Rice
Word to the wise: don’t be like me. Don’t get all four wisdom teeth taken out at once. Just don’t do it. Not only did I look like a hamster for three days after surgery, but opening my mouth more than three centimeters was torture, though it might also be because I wasn’t prescribed any painkillers. I knew I could only eat soft foods, nothing that required chewing, but I didn’t realize how much even trying to eat some soup would hurt.
The worst part about wisdom teeth removal is that I can no longer eat rice, not for a few more days anyway (this may not sound so bad but please understand how difficult this is for a Dominican such as myself).
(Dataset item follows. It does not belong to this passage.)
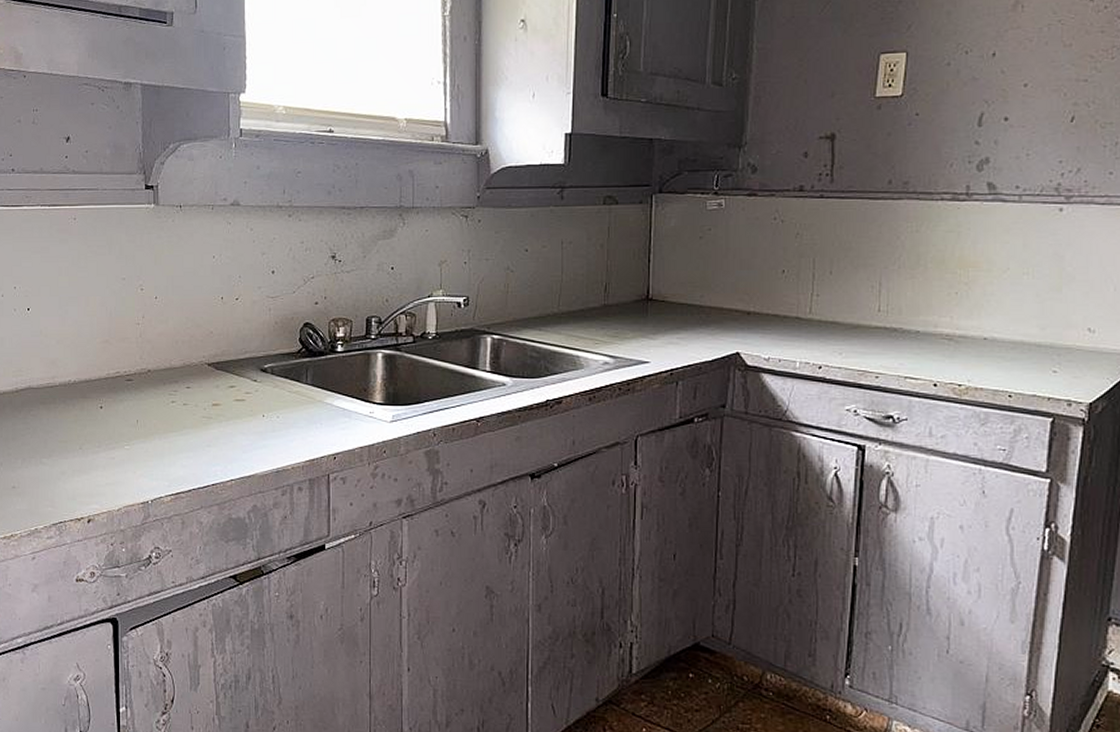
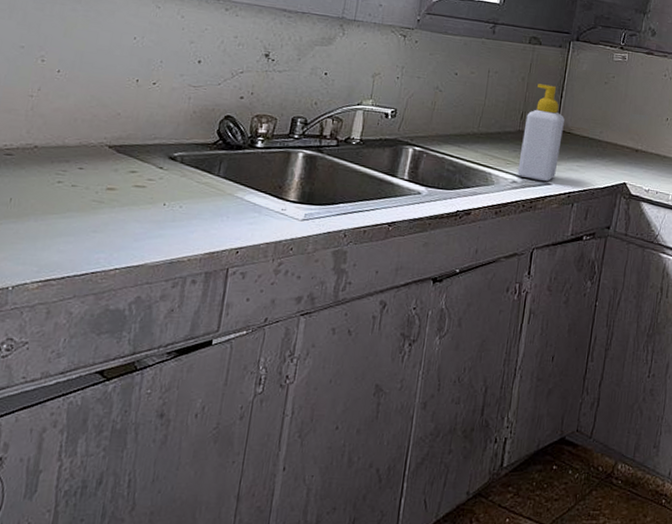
soap bottle: none [608,249,656,359] -> present [517,83,565,181]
To get through these tough times and make use of this situation, I figured I might as well be fake deep and write a poem.
A pudgy fistful travels
from blue bowl
to pink mouth,
grains sticking to her round cheeks
white against the rose of her skin.
A blink, a babyish giggle,
a motherly hand brushes the rice away,
another pudgy fistful travels.
The metal spoon clinks
against the edge of her plate,
her eyes track
the frustrated lines on ma’s face,
ma’s sharp inhales match her spoon’s
clink, clink, clink, clink
until she notes the sharp glance,
the hand raised in warning.
The familiar white grains
swim sadly, submerged in sancocho,
the word strange to her mouth,
the food strange to her eyes.
A hesitant bite first,
a happy bite second,
till the metal spoon clinks
against the edge of her empty plate.
She glances at her plate,
plays with familiar food,
the unfamiliar silence too big to chew around.
Three spoons move out of order,
waiting
for the clink of a fourth.
She glances at her plate,
waits for the familiar food
to make the silence the size of grains.